If Sen. Marco Rubio (R-Fla.) overcomes his objections and agrees to join Mitt Romney’s 2012 ticket, I have a strong hunch this quote will become one of the more important tidbits of the year.
“George W. Bush, in my opinion, did a fantastic job as president over eight years.”
In some Republican circles, many on the right choose to explain the spectacular failures of the Bush/Cheney era by saying the former president wasn’t really a conservative, so his fiascos shouldn’t be held against the conservative movement. After all, they argue, he was a liberal on spending, a moderate on immigration and education, a big-government advocate on entitlements like Medicare, and even a supporter of civil unions for gay and lesbian couples. Sure, Bush failed, the argument goes, but only because he wasn’t a real conservative.
Indeed, go back and look at the transcripts from the Republican presidential candidates debates over the last year — when Bush’s name came up, it was only to criticize his breaks with party orthodoxy on everything from deficits to No Child Left Behind to Medicare Part D.
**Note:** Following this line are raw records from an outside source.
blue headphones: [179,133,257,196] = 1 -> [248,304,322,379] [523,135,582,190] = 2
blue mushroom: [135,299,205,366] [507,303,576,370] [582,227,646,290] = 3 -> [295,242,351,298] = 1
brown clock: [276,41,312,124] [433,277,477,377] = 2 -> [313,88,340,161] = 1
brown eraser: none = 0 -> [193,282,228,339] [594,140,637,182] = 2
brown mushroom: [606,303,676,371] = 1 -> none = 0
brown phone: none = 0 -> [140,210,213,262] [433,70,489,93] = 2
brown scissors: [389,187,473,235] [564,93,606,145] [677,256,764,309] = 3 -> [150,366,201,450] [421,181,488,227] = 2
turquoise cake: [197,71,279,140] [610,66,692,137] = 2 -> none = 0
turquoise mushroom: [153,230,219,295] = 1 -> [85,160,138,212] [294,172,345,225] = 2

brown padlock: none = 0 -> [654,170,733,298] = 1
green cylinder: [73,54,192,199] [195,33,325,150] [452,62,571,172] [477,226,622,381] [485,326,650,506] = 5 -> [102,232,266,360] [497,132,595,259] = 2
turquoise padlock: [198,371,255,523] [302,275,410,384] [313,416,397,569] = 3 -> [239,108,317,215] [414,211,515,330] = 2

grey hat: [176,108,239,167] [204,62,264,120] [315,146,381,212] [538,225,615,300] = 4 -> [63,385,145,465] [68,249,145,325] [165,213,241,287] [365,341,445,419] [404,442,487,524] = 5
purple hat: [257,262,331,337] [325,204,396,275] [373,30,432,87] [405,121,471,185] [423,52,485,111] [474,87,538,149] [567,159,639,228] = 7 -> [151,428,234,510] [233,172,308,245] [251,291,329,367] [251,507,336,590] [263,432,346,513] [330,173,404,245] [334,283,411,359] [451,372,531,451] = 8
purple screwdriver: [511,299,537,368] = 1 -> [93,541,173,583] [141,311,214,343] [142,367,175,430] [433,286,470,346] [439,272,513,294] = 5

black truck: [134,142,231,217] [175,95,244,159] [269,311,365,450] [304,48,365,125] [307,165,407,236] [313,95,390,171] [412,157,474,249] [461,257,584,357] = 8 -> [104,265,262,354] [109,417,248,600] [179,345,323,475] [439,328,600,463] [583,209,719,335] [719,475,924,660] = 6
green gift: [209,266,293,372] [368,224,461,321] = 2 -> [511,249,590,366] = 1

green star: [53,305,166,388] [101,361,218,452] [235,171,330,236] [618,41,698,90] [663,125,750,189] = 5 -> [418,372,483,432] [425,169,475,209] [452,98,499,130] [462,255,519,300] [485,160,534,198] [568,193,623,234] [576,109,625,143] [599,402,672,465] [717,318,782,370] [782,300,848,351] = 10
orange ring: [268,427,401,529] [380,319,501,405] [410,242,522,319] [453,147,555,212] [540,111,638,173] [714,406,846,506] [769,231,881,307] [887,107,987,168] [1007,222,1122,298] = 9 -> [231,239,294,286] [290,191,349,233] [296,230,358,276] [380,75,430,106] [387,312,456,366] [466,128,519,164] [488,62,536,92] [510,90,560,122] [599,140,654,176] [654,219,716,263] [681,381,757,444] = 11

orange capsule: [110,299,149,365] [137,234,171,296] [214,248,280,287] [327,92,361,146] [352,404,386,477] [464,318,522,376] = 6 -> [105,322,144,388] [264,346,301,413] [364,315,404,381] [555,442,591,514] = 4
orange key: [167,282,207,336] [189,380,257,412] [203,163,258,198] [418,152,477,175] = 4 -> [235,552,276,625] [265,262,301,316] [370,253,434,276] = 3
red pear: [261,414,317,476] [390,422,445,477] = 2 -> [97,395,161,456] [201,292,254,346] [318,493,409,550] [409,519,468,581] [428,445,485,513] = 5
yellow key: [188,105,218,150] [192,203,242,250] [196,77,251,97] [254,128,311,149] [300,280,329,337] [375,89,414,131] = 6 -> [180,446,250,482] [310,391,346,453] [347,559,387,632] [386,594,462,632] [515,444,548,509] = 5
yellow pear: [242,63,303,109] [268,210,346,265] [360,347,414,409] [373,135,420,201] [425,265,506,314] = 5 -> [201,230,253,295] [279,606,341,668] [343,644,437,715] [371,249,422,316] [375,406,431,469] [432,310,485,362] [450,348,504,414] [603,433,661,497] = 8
But while that was the standard line for quite a while, the tide appears to have turned. Rubio thinks Bush did “a fantastic job”; the Republican National Committee believes the party’s agenda in 2013 will simply be a warmed over version of Bush’s policies; and Romney has surrounded himself with Bush’s former aides and advisors.
To reiterate a point from the other day, this is exactly what Democrats wanted to hear. For Dems, one of the principal goals of 2012 is to persuade American voters not to go backwards. Bush/Cheney left all kinds of crises for Obama/Biden to clean up, and Democrats will urge the electorate not to return to the failures of the recent past.
Romney, Rubio, and the RNC are making Democrats’ job easier.